─── Collected material

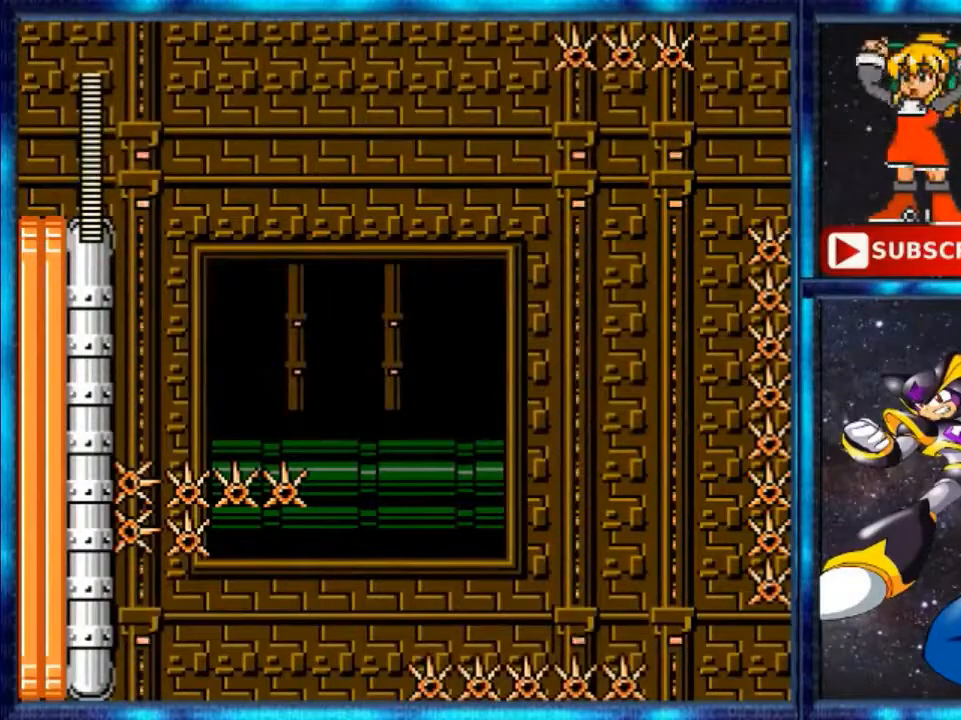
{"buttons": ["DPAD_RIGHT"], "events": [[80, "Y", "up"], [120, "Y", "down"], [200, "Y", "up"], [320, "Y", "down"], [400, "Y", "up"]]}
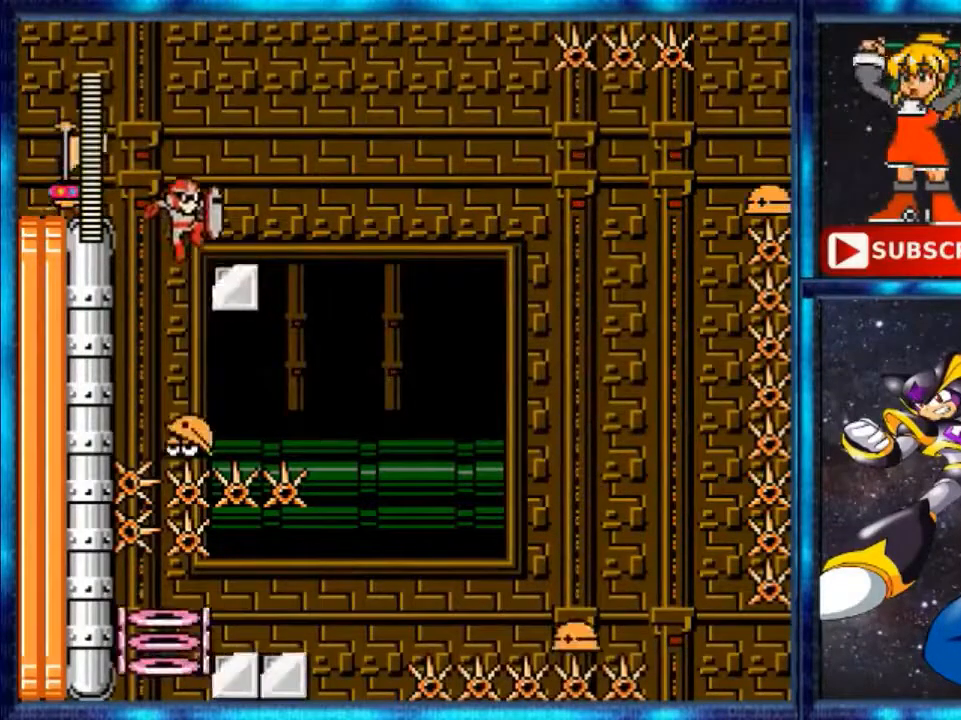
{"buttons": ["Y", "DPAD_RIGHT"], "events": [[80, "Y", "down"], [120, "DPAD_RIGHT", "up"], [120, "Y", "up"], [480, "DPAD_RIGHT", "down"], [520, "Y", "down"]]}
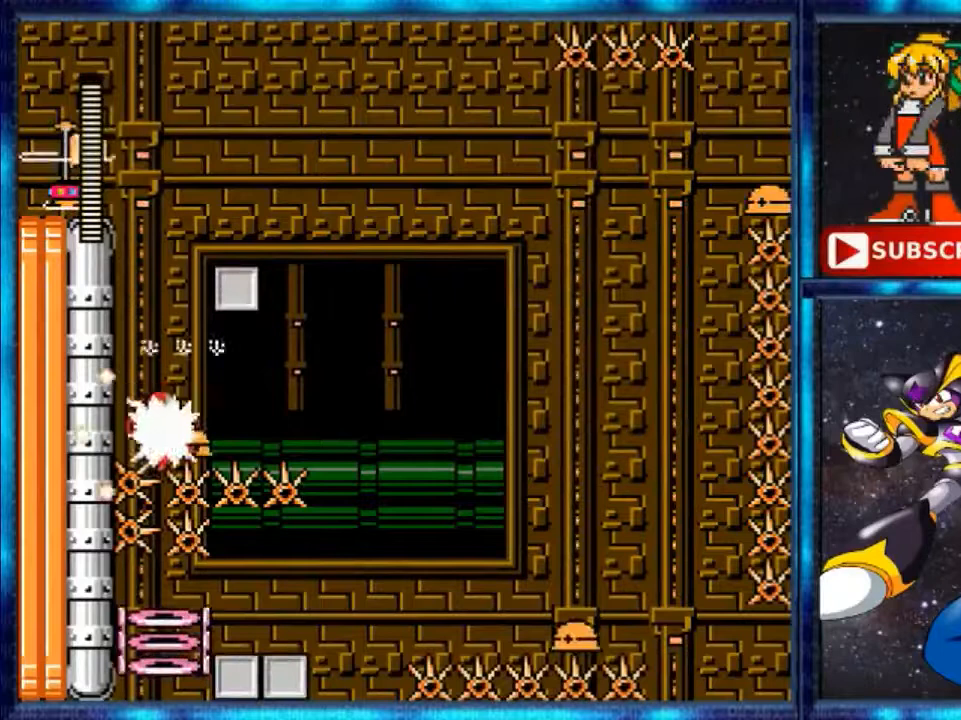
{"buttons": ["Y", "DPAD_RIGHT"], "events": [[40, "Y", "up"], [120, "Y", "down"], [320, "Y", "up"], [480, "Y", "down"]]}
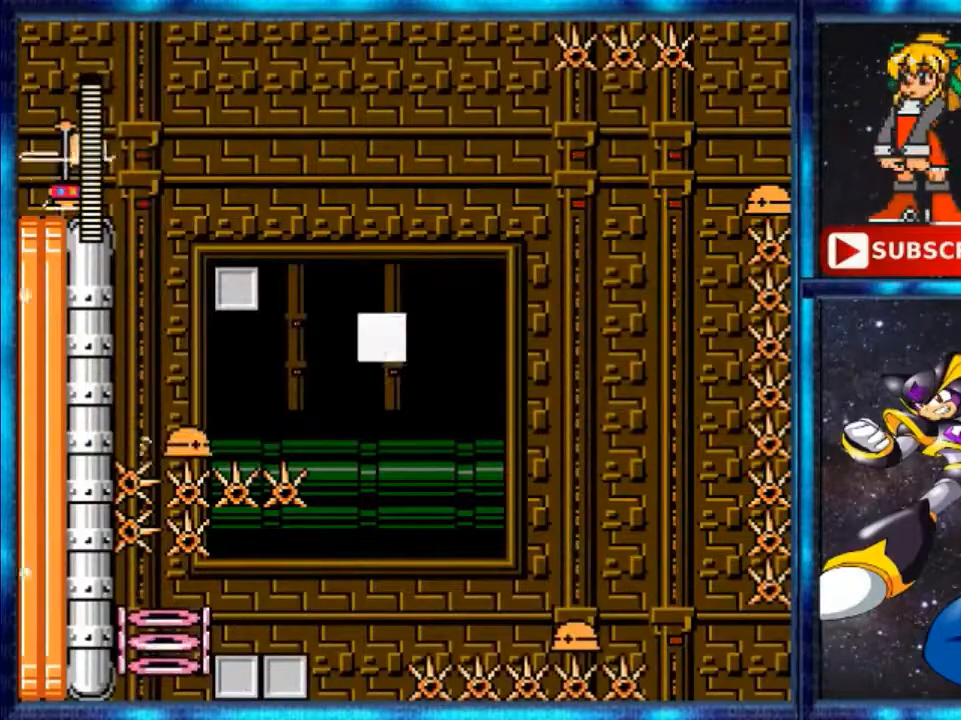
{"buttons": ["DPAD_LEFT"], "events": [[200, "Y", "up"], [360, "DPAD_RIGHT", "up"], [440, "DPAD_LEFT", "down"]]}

──────

* **Try it**: Could you transcribe all of the data exactly and omit the pictures?

* **Exercise answer**:
{"buttons": ["DPAD_RIGHT"], "events": [[80, "Y", "up"], [120, "Y", "down"], [200, "Y", "up"], [320, "Y", "down"], [400, "Y", "up"]]}
{"buttons": ["Y", "DPAD_RIGHT"], "events": [[80, "Y", "down"], [120, "DPAD_RIGHT", "up"], [120, "Y", "up"], [480, "DPAD_RIGHT", "down"], [520, "Y", "down"]]}
{"buttons": ["Y", "DPAD_RIGHT"], "events": [[40, "Y", "up"], [120, "Y", "down"], [320, "Y", "up"], [480, "Y", "down"]]}
{"buttons": ["DPAD_LEFT"], "events": [[200, "Y", "up"], [360, "DPAD_RIGHT", "up"], [440, "DPAD_LEFT", "down"]]}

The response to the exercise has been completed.